Today’s Christian Woman has an article about three women who have come to grips with loved ones who committed suicide and how they’ve found God faithful in the midst of it. Should be an encouraging read for Christians who have experienced the pain of suicide.
Joy has always been an issue that I’ve wrestled with. Nehemiah 8:10 says, “Do not sorrow, for the joy of the LORD is your strength.”
I’ve been a born again Christian for more than 10 years and the one thing I can’t seem to get a handle on is joy. I’ve had many people advise me that one of the hallmarks of being a Christian is being joyful. Galatians 5:22 lists the fruit of the Spirit; joy being secondary in the list next to love.
The November/December 2008 issue of Today’s Christian Woman (TCW) published a special section that focused specifically on the topic of joy. TCW editor Ginger Kolbaba interviewed Thelma Wells, a popular Christian speaker and author who struggled with cancer.
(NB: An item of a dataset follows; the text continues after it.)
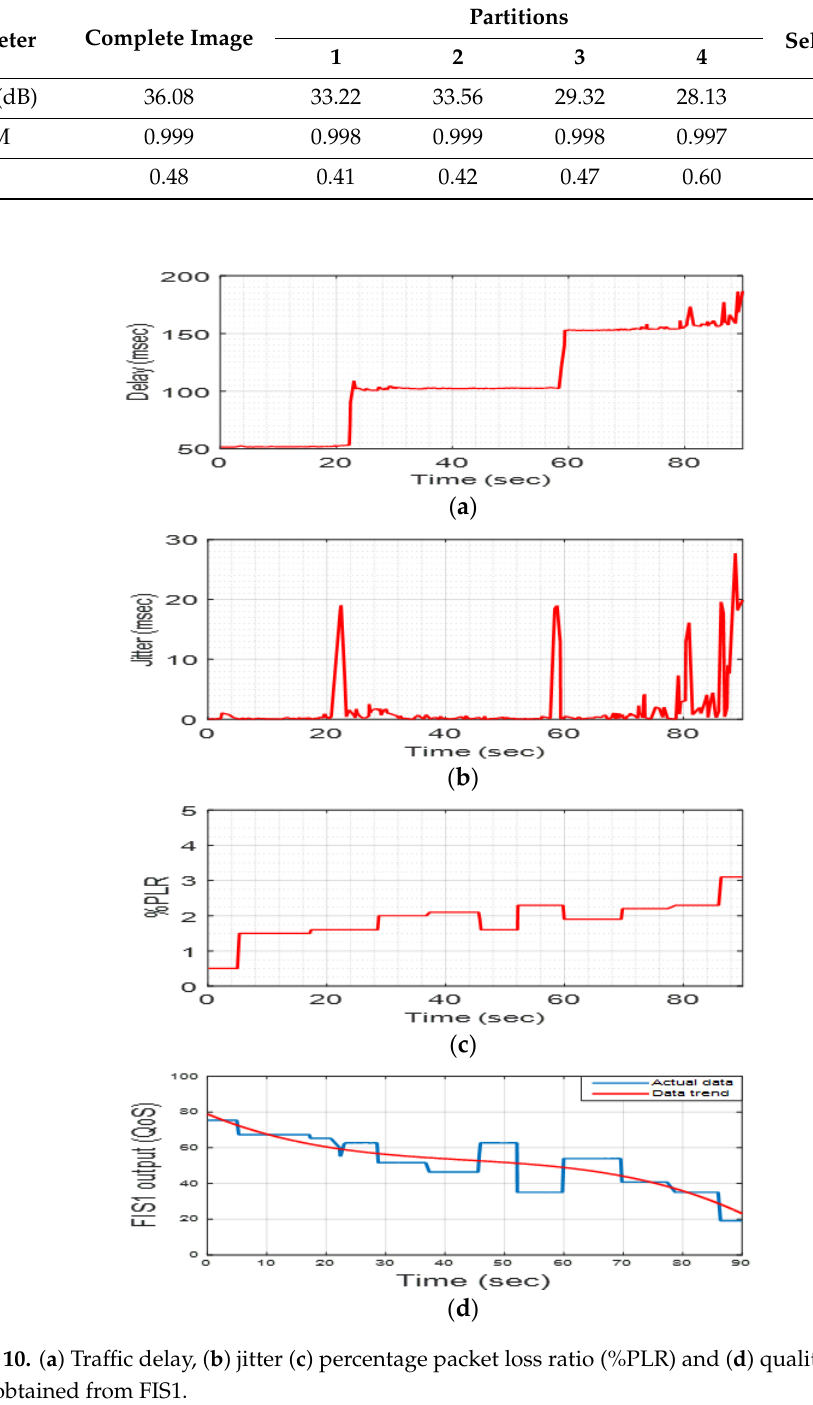
( b ) Figure 11. PSNR (in dB): ( a ) Full image and ( b ) partitioned image.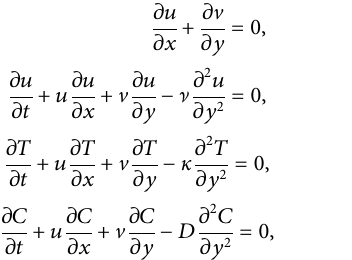
Velocity pro fi les ( S (cid:1) 2 . 10 − 2 . 30 ) .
If anyone would know about the highs and lows of joy, it’d be a woman who was placed on life support with the grim prognosis of impending death.
The entire interview is worth reading but Ginger asks Thelma key questions that elicit winning answers—one of them being that people don’t lose joy but rather, it goes “underground.” I’ve highlighted a few of Thelma’s answers that I really identified with.
TCW: What gets in the way of us truly experiencing joy?
THELMA: Trying to be somebody we’re not. God made us wonderfully in his image. But we look at life from the eyes of our culture: where I should live, what I should drive, where my kids should go to school, what I should have in my house. We compete for status, for recognition, for all these things that mean little or nothing in the end. And when we do that, we become confused about who we serve and why we serve.
If we aren’t careful, we can become so depressed and confused and overwhelmed that our joy goes underground. [emphasis mine]
Here I can identify the source of my lack of joy: discontentment. I’m not discontent with my family or my friends or most of my circumstances, however, I am continuously discontent with myself. I am always trying to be—or wishing to be—someone I’m not. I am never satisfied with the person God made me. I try to be a social chameleon but never quite succeed (in my own mind anyway). Discontentment with myself breeds depression in my life.